**Directions for this task**
Copy nothing but the lines below, from the one with "ring mcp: (335, 40)" through the one with "thumb tip: (438, 244)", exactly as written; no pictures should appear.

[[ Information supplied open ]]

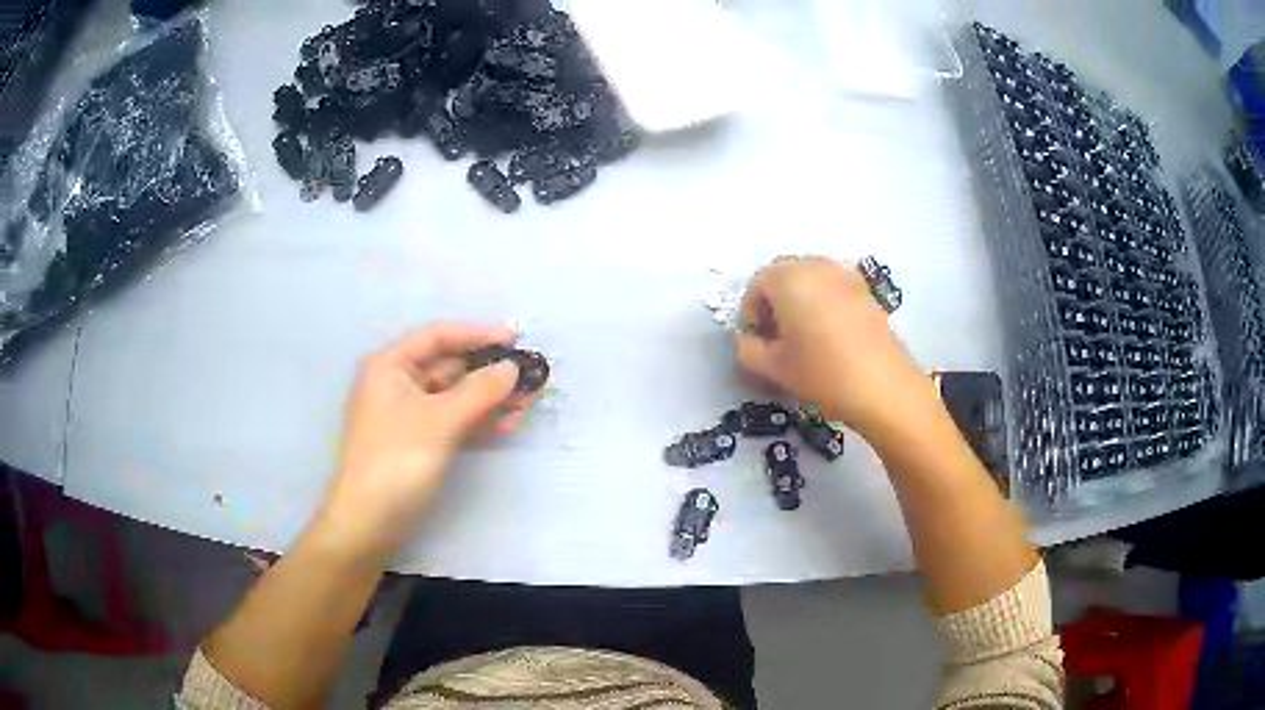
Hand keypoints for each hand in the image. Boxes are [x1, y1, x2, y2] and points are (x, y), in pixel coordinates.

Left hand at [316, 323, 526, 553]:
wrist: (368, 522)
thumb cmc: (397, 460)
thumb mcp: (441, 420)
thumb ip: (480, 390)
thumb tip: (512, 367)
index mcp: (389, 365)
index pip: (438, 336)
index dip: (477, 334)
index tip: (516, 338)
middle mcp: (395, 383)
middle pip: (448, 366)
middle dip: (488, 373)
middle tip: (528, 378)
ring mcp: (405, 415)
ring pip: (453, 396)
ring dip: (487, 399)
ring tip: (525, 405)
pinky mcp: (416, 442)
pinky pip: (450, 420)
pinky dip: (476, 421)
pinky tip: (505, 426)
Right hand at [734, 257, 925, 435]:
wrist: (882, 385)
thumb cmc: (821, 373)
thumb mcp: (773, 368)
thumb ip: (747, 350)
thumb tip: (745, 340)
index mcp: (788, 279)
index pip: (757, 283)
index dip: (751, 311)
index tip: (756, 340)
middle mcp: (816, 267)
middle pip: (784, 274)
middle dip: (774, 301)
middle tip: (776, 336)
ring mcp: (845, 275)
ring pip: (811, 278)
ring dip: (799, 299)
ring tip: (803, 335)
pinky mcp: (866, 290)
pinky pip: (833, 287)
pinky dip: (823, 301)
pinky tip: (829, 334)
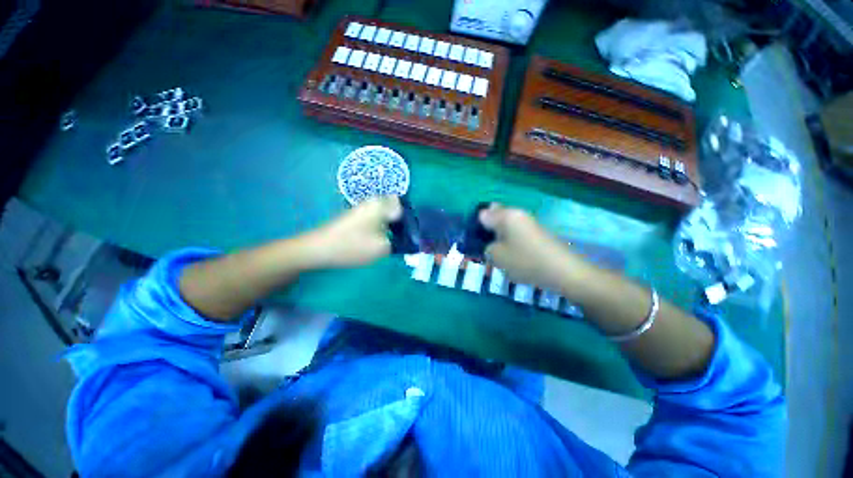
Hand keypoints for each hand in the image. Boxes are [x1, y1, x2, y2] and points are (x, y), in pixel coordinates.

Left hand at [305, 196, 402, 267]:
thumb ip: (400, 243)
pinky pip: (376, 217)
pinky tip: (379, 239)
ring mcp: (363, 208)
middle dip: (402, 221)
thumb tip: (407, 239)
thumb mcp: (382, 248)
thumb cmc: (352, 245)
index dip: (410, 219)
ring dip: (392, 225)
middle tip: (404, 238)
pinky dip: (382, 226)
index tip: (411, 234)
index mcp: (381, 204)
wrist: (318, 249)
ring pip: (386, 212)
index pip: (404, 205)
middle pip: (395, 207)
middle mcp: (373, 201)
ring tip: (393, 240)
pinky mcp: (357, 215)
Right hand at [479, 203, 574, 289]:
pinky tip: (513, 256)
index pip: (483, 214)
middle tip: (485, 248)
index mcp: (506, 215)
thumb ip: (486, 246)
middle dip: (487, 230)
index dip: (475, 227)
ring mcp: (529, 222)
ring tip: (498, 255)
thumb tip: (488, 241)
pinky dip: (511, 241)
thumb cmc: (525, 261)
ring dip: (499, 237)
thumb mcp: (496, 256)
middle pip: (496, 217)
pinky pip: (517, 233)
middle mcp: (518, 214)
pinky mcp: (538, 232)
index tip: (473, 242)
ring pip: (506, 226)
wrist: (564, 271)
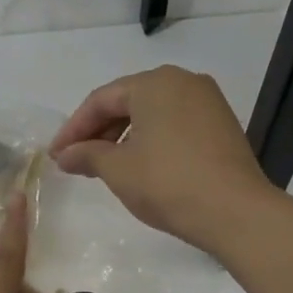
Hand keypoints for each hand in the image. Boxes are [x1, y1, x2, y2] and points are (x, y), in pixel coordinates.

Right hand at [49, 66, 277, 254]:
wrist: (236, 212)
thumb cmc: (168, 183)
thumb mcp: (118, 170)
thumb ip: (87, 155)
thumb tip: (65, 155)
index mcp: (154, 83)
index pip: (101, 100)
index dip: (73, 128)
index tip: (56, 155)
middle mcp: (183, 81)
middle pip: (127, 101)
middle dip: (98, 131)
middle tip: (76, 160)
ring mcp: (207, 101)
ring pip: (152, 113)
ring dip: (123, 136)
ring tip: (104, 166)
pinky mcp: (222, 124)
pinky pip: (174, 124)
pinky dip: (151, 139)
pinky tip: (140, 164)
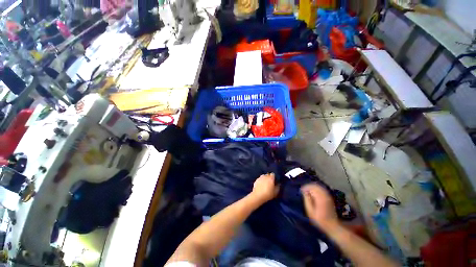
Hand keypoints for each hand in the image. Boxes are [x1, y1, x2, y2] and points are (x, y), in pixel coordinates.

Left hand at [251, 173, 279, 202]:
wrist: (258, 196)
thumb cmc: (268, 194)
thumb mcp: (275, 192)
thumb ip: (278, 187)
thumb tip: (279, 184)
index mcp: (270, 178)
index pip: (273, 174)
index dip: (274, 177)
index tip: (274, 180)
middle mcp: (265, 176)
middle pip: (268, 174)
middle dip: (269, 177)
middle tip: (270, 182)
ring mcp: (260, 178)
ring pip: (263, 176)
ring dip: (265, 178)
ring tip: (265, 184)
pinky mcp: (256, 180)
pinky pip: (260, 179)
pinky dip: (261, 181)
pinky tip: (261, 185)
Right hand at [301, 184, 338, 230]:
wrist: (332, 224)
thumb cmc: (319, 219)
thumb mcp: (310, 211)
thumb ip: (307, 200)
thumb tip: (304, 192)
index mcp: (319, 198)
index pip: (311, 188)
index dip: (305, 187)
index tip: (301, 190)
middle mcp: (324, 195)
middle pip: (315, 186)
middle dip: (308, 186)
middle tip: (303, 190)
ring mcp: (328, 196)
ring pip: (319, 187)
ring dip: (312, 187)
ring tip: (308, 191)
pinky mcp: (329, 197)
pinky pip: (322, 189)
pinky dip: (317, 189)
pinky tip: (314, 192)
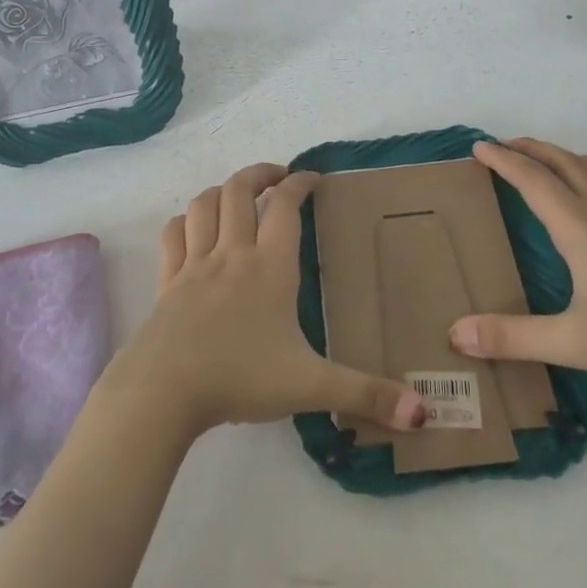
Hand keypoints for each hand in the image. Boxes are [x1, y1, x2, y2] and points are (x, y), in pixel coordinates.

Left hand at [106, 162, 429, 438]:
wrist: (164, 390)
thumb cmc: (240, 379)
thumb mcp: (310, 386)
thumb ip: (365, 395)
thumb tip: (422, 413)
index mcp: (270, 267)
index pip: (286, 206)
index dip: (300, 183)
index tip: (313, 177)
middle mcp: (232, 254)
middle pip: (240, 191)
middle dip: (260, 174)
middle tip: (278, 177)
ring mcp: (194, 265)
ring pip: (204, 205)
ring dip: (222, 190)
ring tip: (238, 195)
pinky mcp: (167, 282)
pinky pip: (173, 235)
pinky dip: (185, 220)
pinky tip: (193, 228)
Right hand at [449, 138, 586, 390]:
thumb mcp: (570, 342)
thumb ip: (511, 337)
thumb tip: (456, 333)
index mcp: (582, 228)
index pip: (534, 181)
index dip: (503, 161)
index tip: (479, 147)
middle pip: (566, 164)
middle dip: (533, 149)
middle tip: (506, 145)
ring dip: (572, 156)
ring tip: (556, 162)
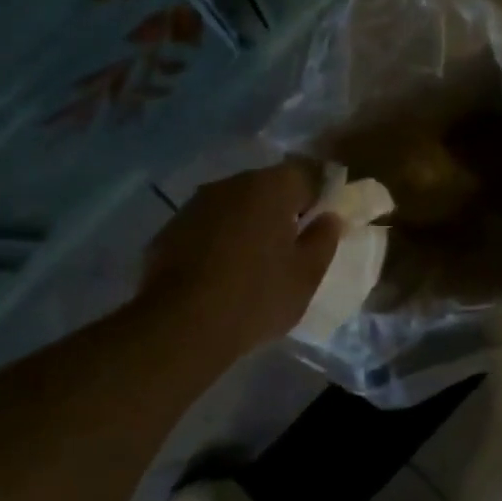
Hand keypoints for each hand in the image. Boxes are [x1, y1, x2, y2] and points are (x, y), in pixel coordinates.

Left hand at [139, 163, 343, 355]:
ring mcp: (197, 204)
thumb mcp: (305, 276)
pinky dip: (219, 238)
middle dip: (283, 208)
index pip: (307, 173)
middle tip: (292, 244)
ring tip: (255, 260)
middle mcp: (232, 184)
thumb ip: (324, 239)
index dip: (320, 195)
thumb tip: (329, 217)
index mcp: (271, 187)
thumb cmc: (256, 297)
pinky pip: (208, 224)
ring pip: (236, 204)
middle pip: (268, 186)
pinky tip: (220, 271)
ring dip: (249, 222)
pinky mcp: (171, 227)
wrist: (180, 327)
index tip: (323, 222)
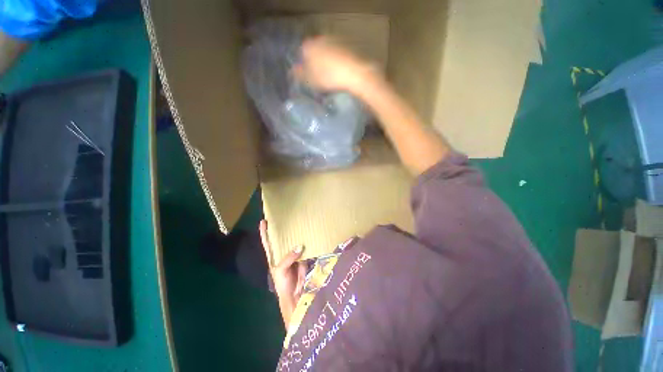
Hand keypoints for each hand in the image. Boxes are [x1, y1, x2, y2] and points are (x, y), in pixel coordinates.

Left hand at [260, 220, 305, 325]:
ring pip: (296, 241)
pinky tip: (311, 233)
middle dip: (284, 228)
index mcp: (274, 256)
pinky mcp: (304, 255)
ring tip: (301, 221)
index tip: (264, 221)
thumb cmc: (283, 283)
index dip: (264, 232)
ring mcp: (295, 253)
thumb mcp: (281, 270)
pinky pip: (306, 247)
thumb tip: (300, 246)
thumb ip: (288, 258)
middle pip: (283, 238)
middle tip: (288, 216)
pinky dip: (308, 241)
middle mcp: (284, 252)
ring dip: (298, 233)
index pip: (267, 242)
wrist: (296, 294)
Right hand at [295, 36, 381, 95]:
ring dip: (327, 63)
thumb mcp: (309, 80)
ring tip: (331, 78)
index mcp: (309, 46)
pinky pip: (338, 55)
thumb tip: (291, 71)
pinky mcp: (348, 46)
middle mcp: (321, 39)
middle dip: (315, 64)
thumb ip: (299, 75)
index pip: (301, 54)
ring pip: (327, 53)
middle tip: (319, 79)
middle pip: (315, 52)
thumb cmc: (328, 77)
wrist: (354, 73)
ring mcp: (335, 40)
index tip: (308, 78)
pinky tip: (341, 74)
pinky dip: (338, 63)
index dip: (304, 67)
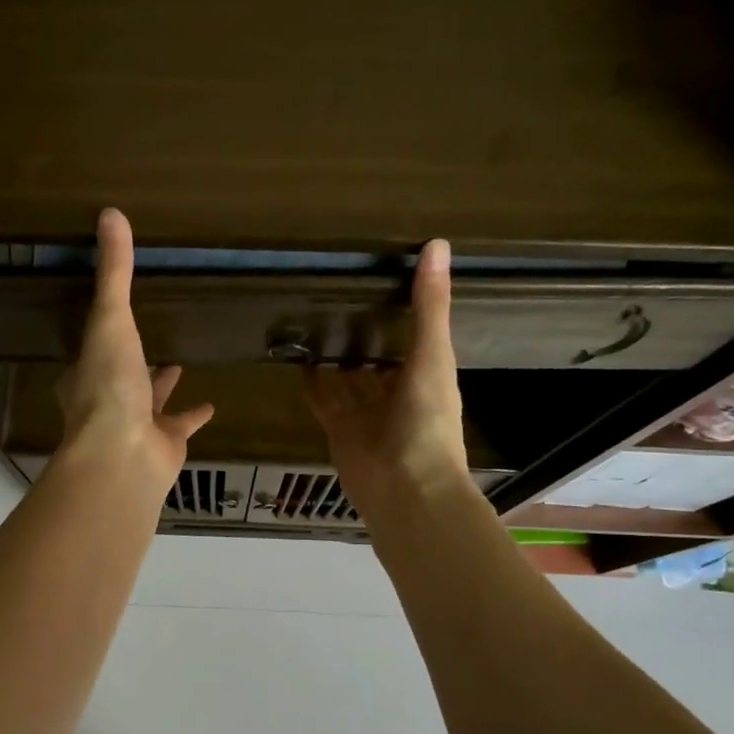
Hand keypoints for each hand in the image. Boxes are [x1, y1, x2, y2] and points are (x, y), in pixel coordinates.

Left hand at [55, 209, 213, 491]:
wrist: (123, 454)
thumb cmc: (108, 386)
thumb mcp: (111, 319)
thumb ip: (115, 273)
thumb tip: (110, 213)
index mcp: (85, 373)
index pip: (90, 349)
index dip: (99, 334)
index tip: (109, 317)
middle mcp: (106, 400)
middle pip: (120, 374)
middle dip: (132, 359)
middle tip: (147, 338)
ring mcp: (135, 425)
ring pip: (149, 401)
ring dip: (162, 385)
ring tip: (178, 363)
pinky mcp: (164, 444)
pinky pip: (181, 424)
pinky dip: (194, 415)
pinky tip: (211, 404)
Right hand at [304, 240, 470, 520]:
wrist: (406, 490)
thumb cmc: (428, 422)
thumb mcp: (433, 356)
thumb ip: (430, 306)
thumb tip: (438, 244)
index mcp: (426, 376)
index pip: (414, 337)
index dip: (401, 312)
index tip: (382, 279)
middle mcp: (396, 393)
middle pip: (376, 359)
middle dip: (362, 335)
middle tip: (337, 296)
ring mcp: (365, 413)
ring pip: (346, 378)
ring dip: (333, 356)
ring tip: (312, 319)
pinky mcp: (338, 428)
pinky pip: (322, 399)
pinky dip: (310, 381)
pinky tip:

[[ Information supplied closed ]]

**Response to this task**
ring mcp: (335, 40)
index tip: (308, 78)
pinky tip: (341, 74)
pinky dip: (338, 63)
index dip: (304, 67)
Hand keypoints for each hand in the image. Boxes are [x1, y1, x2, y2] and points are (x, y), in pixel coordinates.

Left hand at [55, 209, 213, 491]:
wrist: (123, 454)
thumb cmc: (108, 386)
thumb mcp: (111, 319)
thumb ip: (115, 273)
thumb tip: (110, 213)
index mcp: (85, 373)
index pip: (90, 349)
index dip: (99, 334)
index tip: (109, 317)
middle mcp: (106, 400)
middle pip: (120, 374)
middle dip: (132, 359)
middle tip: (147, 338)
ring mcp: (135, 425)
ring pip: (149, 401)
ring dip: (162, 385)
ring tip: (178, 363)
pinky mcp: (164, 444)
pinky pip: (181, 424)
pinky dip: (194, 415)
pinky tip: (211, 404)
Right hand at [304, 240, 470, 520]:
wrist: (406, 490)
thumb cmc: (428, 422)
thumb mcp: (433, 356)
thumb ip: (430, 306)
thumb tip: (438, 244)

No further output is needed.